Work to be completed:
Provide only the number of lines in the data below that contain the word "padrão".

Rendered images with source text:
====

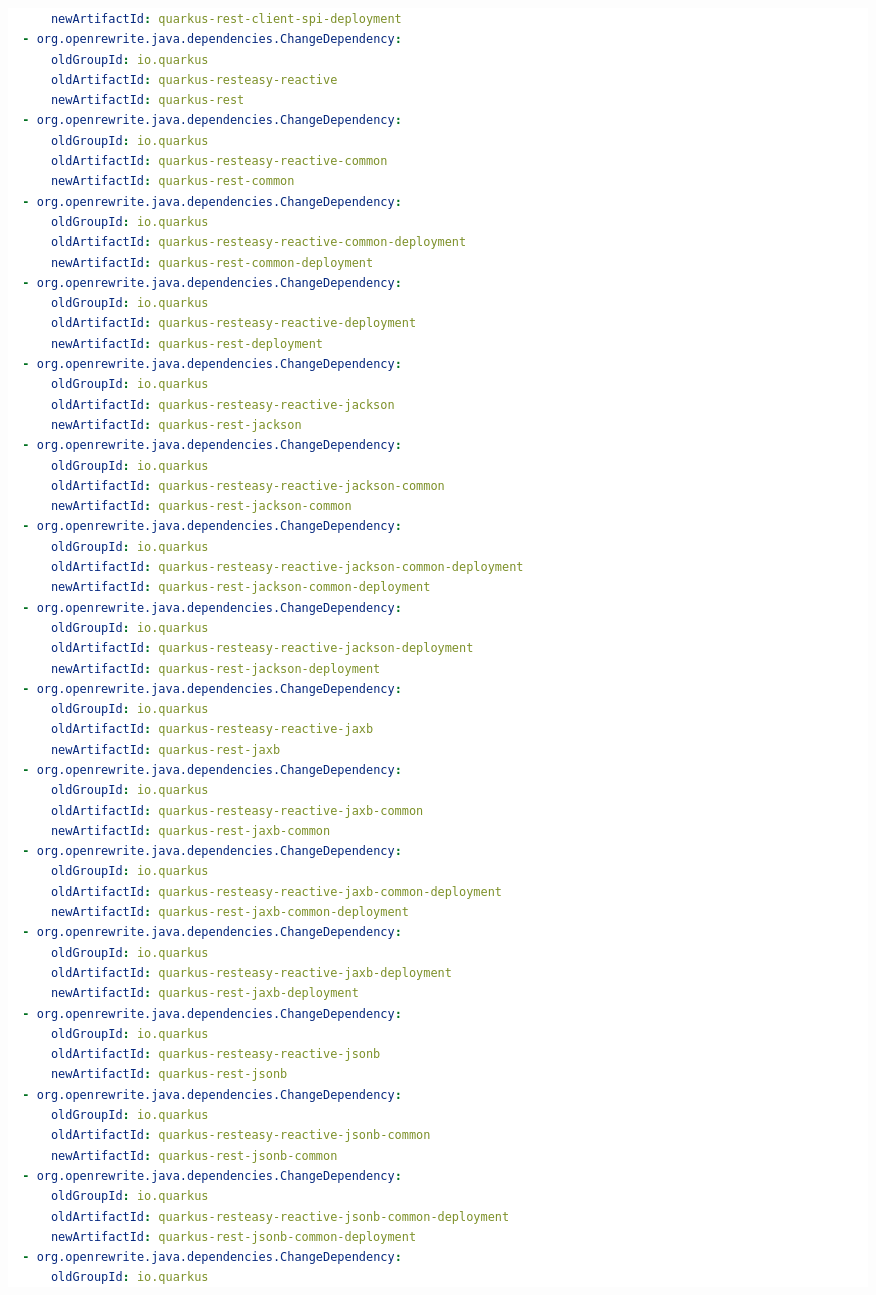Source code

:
 ```yaml
      newArtifactId: quarkus-rest-client-spi-deployment
  - org.openrewrite.java.dependencies.ChangeDependency:
      oldGroupId: io.quarkus
      oldArtifactId: quarkus-resteasy-reactive
      newArtifactId: quarkus-rest
  - org.openrewrite.java.dependencies.ChangeDependency:
      oldGroupId: io.quarkus
      oldArtifactId: quarkus-resteasy-reactive-common
      newArtifactId: quarkus-rest-common
  - org.openrewrite.java.dependencies.ChangeDependency:
      oldGroupId: io.quarkus
      oldArtifactId: quarkus-resteasy-reactive-common-deployment
      newArtifactId: quarkus-rest-common-deployment
  - org.openrewrite.java.dependencies.ChangeDependency:
      oldGroupId: io.quarkus
      oldArtifactId: quarkus-resteasy-reactive-deployment
      newArtifactId: quarkus-rest-deployment
  - org.openrewrite.java.dependencies.ChangeDependency:
      oldGroupId: io.quarkus
      oldArtifactId: quarkus-resteasy-reactive-jackson
      newArtifactId: quarkus-rest-jackson
  - org.openrewrite.java.dependencies.ChangeDependency:
      oldGroupId: io.quarkus
      oldArtifactId: quarkus-resteasy-reactive-jackson-common
      newArtifactId: quarkus-rest-jackson-common
  - org.openrewrite.java.dependencies.ChangeDependency:
      oldGroupId: io.quarkus
      oldArtifactId: quarkus-resteasy-reactive-jackson-common-deployment
      newArtifactId: quarkus-rest-jackson-common-deployment
  - org.openrewrite.java.dependencies.ChangeDependency:
      oldGroupId: io.quarkus
      oldArtifactId: quarkus-resteasy-reactive-jackson-deployment
      newArtifactId: quarkus-rest-jackson-deployment
  - org.openrewrite.java.dependencies.ChangeDependency:
      oldGroupId: io.quarkus
      oldArtifactId: quarkus-resteasy-reactive-jaxb
      newArtifactId: quarkus-rest-jaxb
  - org.openrewrite.java.dependencies.ChangeDependency:
      oldGroupId: io.quarkus
      oldArtifactId: quarkus-resteasy-reactive-jaxb-common
      newArtifactId: quarkus-rest-jaxb-common
  - org.openrewrite.java.dependencies.ChangeDependency:
      oldGroupId: io.quarkus
      oldArtifactId: quarkus-resteasy-reactive-jaxb-common-deployment
      newArtifactId: quarkus-rest-jaxb-common-deployment
  - org.openrewrite.java.dependencies.ChangeDependency:
      oldGroupId: io.quarkus
      oldArtifactId: quarkus-resteasy-reactive-jaxb-deployment
      newArtifactId: quarkus-rest-jaxb-deployment
  - org.openrewrite.java.dependencies.ChangeDependency:
      oldGroupId: io.quarkus
      oldArtifactId: quarkus-resteasy-reactive-jsonb
      newArtifactId: quarkus-rest-jsonb
  - org.openrewrite.java.dependencies.ChangeDependency:
      oldGroupId: io.quarkus
      oldArtifactId: quarkus-resteasy-reactive-jsonb-common
      newArtifactId: quarkus-rest-jsonb-common
  - org.openrewrite.java.dependencies.ChangeDependency:
      oldGroupId: io.quarkus
      oldArtifactId: quarkus-resteasy-reactive-jsonb-common-deployment
      newArtifactId: quarkus-rest-jsonb-common-deployment
  - org.openrewrite.java.dependencies.ChangeDependency:
      oldGroupId: io.quarkus
```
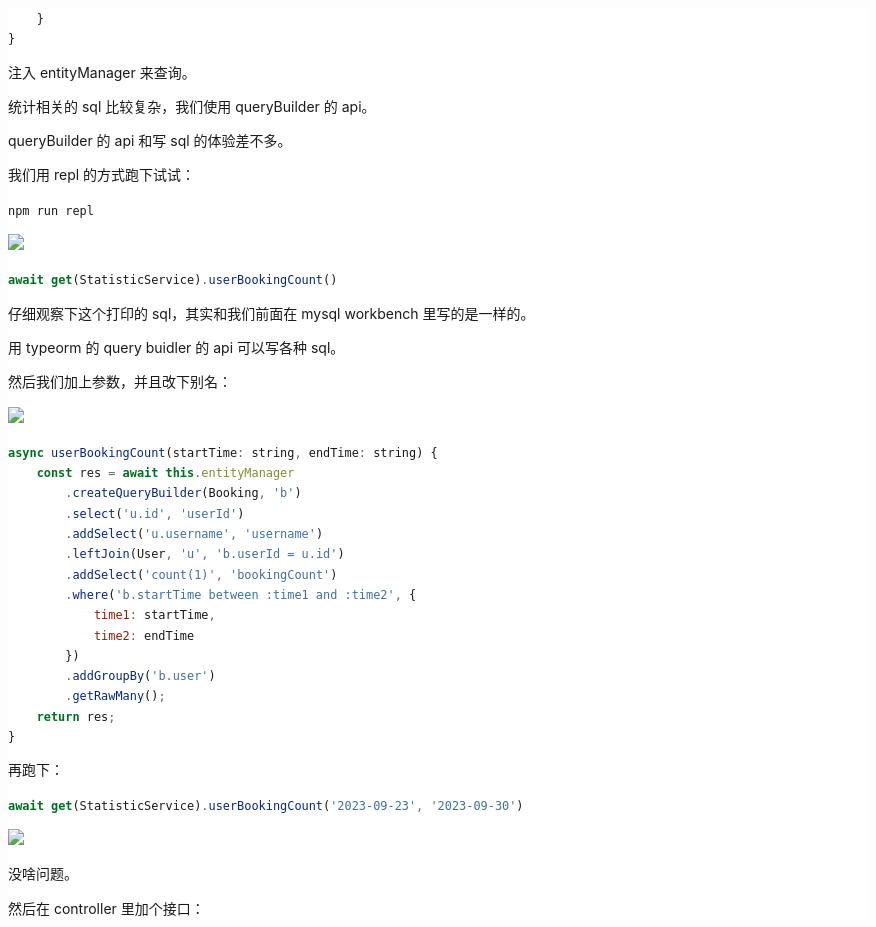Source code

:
 ```javascript
    }
}
```
注入 entityManager 来查询。

统计相关的 sql 比较复杂，我们使用 queryBuilder 的 api。

queryBuilder 的 api 和写 sql 的体验差不多。

我们用 repl 的方式跑下试试：

```
npm run repl
```

![](https://p9-juejin.byteimg.com/tos-cn-i-k3u1fbpfcp/cc0e0a67851842958b5ef76c51f1d10a~tplv-k3u1fbpfcp-jj-mark:0:0:0:0:q75.image#?w=1570&h=408&s=99920&e=png&b=181818)

```javascript
await get(StatisticService).userBookingCount()
```

仔细观察下这个打印的 sql，其实和我们前面在 mysql workbench 里写的是一样的。

用 typeorm 的 query buidler 的 api 可以写各种 sql。

然后我们加上参数，并且改下别名：

![](https://p6-juejin.byteimg.com/tos-cn-i-k3u1fbpfcp/365cc744f1984df084fea382f5c06d26~tplv-k3u1fbpfcp-jj-mark:0:0:0:0:q75.image#?w=936&h=532&s=107383&e=png&b=1f1f1f)

```javascript
async userBookingCount(startTime: string, endTime: string) {
    const res = await this.entityManager
        .createQueryBuilder(Booking, 'b')
        .select('u.id', 'userId')
        .addSelect('u.username', 'username')
        .leftJoin(User, 'u', 'b.userId = u.id')
        .addSelect('count(1)', 'bookingCount')
        .where('b.startTime between :time1 and :time2', {
            time1: startTime, 
            time2: endTime
        })
        .addGroupBy('b.user')
        .getRawMany();
    return res;
}
```
再跑下：

```javascript
await get(StatisticService).userBookingCount('2023-09-23', '2023-09-30')
```
![](https://p1-juejin.byteimg.com/tos-cn-i-k3u1fbpfcp/59496b629abd45e786d048c2960d0cd9~tplv-k3u1fbpfcp-jj-mark:0:0:0:0:q75.image#?w=1532&h=380&s=92898&e=png&b=181818)

没啥问题。

然后在 controller 里加个接口：
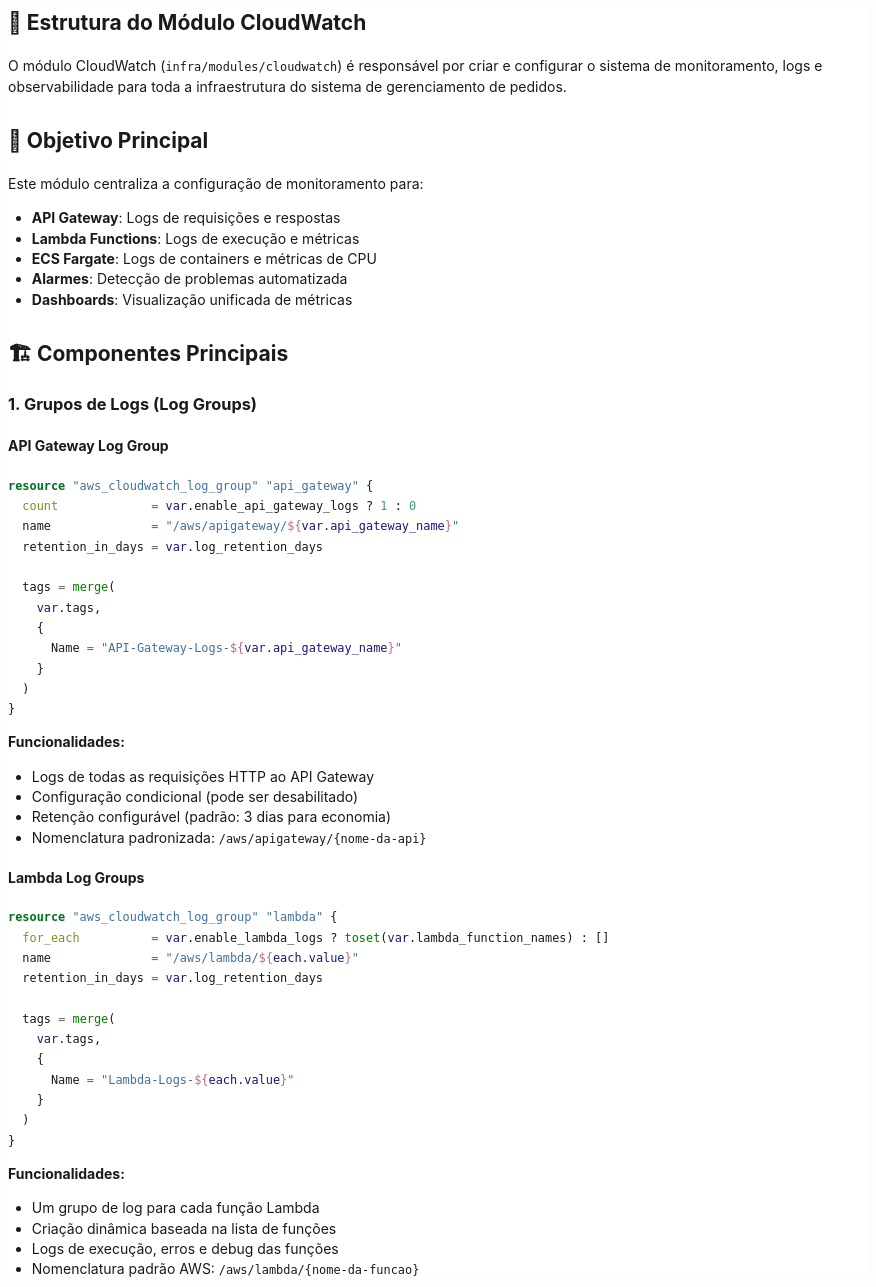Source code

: ## 📁 Estrutura do Módulo CloudWatch
O módulo CloudWatch (`infra/modules/cloudwatch`) é responsável por criar e configurar o sistema de monitoramento, logs e observabilidade para toda a infraestrutura do sistema de gerenciamento de pedidos.
## 🎯 Objetivo Principal
Este módulo centraliza a configuração de monitoramento para:
- **API Gateway**: Logs de requisições e respostas
- **Lambda Functions**: Logs de execução e métricas
- **ECS Fargate**: Logs de containers e métricas de CPU
- **Alarmes**: Detecção de problemas automatizada
- **Dashboards**: Visualização unificada de métricas

## 🏗️ Componentes Principais
### **1. Grupos de Logs (Log Groups)**
#### **API Gateway Log Group**
``` terraform
resource "aws_cloudwatch_log_group" "api_gateway" {
  count             = var.enable_api_gateway_logs ? 1 : 0
  name              = "/aws/apigateway/${var.api_gateway_name}"
  retention_in_days = var.log_retention_days
  
  tags = merge(
    var.tags,
    {
      Name = "API-Gateway-Logs-${var.api_gateway_name}"
    }
  )
}
```
**Funcionalidades:**
- Logs de todas as requisições HTTP ao API Gateway
- Configuração condicional (pode ser desabilitado)
- Retenção configurável (padrão: 3 dias para economia)
- Nomenclatura padronizada: `/aws/apigateway/{nome-da-api}`

#### **Lambda Log Groups**
``` terraform
resource "aws_cloudwatch_log_group" "lambda" {
  for_each          = var.enable_lambda_logs ? toset(var.lambda_function_names) : []
  name              = "/aws/lambda/${each.value}"
  retention_in_days = var.log_retention_days
  
  tags = merge(
    var.tags,
    {
      Name = "Lambda-Logs-${each.value}"
    }
  )
}
```
**Funcionalidades:**
- Um grupo de log para cada função Lambda
- Criação dinâmica baseada na lista de funções
- Logs de execução, erros e debug das funções
- Nomenclatura padrão AWS: `/aws/lambda/{nome-da-funcao}`
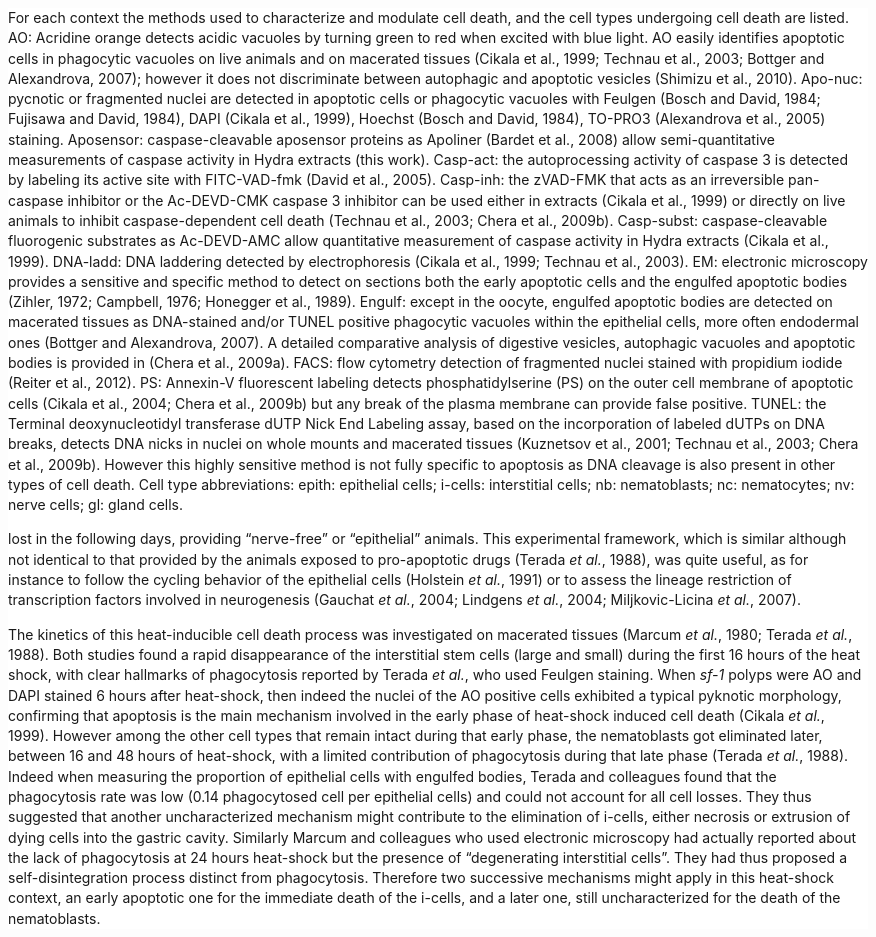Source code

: For each context the methods used to characterize and modulate cell death, and the cell types undergoing cell death are listed. AO: Acridine orange detects acidic vacuoles by turning green to red when excited with blue light. AO easily identifies apoptotic cells in phagocytic vacuoles on live animals and on macerated tissues (Cikala et al., 1999; Technau et al., 2003; Bottger and Alexandrova, 2007); however it does not discriminate between autophagic and apoptotic vesicles (Shimizu et al., 2010). Apo-nuc: pycnotic or fragmented nuclei are detected in apoptotic cells or phagocytic vacuoles with Feulgen (Bosch and David, 1984; Fujisawa and David, 1984), DAPI (Cikala et al., 1999), Hoechst (Bosch and David, 1984), TO-PRO3 (Alexandrova et al., 2005) staining. Aposensor: caspase-cleavable aposensor proteins as Apoliner (Bardet et al., 2008) allow semi-quantitative measurements of caspase activity in Hydra extracts (this work). Casp-act: the autoprocessing activity of caspase 3 is detected by labeling its active site with FITC-VAD-fmk (David et al., 2005). Casp-inh: the zVAD-FMK that acts as an irreversible pan-caspase inhibitor or the Ac-DEVD-CMK caspase 3 inhibitor can be used either in extracts (Cikala et al., 1999) or directly on live animals to inhibit caspase-dependent cell death (Technau et al., 2003; Chera et al., 2009b). Casp-subst: caspase-cleavable fluorogenic substrates as Ac-DEVD-AMC allow quantitative measurement of caspase activity in Hydra extracts (Cikala et al., 1999). DNA-ladd: DNA laddering detected by electrophoresis (Cikala et al., 1999; Technau et al., 2003). EM: electronic microscopy provides a sensitive and specific method to detect on sections both the early apoptotic cells and the engulfed apoptotic bodies (Zihler, 1972; Campbell, 1976; Honegger et al., 1989). Engulf: except in the oocyte, engulfed apoptotic bodies are detected on macerated tissues as DNA-stained and/or TUNEL positive phagocytic vacuoles within the epithelial cells, more often endodermal ones (Bottger and Alexandrova, 2007). A detailed comparative analysis of digestive vesicles, autophagic vacuoles and apoptotic bodies is provided in (Chera et al., 2009a). FACS: flow cytometry detection of fragmented nuclei stained with propidium iodide (Reiter et al., 2012). PS: Annexin-V fluorescent labeling detects phosphatidylserine (PS) on the outer cell membrane of apoptotic cells (Cikala et al., 2004; Chera et al., 2009b) but any break of the plasma membrane can provide false positive. TUNEL: the Terminal deoxynucleotidyl transferase dUTP Nick End Labeling assay, based on the incorporation of labeled dUTPs on DNA breaks, detects DNA nicks in nuclei on whole mounts and macerated tissues (Kuznetsov et al., 2001; Technau et al., 2003; Chera et al., 2009b). However this highly sensitive method is not fully specific to apoptosis as DNA cleavage is also present in other types of cell death. Cell type abbreviations: epith: epithelial cells; i-cells: interstitial cells; nb: nematoblasts; nc: nematocytes; nv: nerve cells; gl: gland cells.

lost in the following days, providing “nerve-free” or “epithelial” animals. This experimental framework, which is similar although not identical to that provided by the animals exposed to pro-apoptotic drugs (Terada *et al.*, 1988), was quite useful, as for instance to follow the cycling behavior of the epithelial cells (Holstein *et al.*, 1991) or to assess the lineage restriction of transcription factors involved in neurogenesis (Gauchat *et al.*, 2004; Lindgens *et al.*, 2004; Miljkovic-Licina *et al.*, 2007).

The kinetics of this heat-inducible cell death process was investigated on macerated tissues (Marcum *et al.*, 1980; Terada *et al.*, 1988). Both studies found a rapid disappearance of the interstitial stem cells (large and small) during the first 16 hours of the heat shock, with clear hallmarks of phagocytosis reported by Terada *et al.*, who used Feulgen staining. When *sf-1* polyps were AO and DAPI stained 6 hours after heat-shock, then indeed the nuclei of the AO positive cells exhibited a typical pyknotic morphology, confirming that apoptosis is the main mechanism involved in the early phase of heat-shock induced cell death (Cikala *et al.*, 1999). However among the other cell types that remain intact during that early phase, the nematoblasts got eliminated later, between 16 and 48 hours of heat-shock, with a limited contribution of phagocytosis during that late phase (Terada *et al.*, 1988). Indeed when measuring the proportion of epithelial cells with engulfed bodies, Terada and colleagues found that the phagocytosis rate was low (0.14 phagocytosed cell per epithelial cells) and could not account for all cell losses. They thus suggested that another uncharacterized mechanism might contribute to the elimination of i-cells, either necrosis or extrusion of dying cells into the gastric cavity. Similarly Marcum and colleagues who used electronic microscopy had actually reported about the lack of phagocytosis at 24 hours heat-shock but the presence of “degenerating interstitial cells”. They had thus proposed a self-disintegration process distinct from phagocytosis. Therefore two successive mechanisms might apply in this heat-shock context, an early apoptotic one for the immediate death of the i-cells, and a later one, still uncharacterized for the death of the nematoblasts.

====

Task solution:
2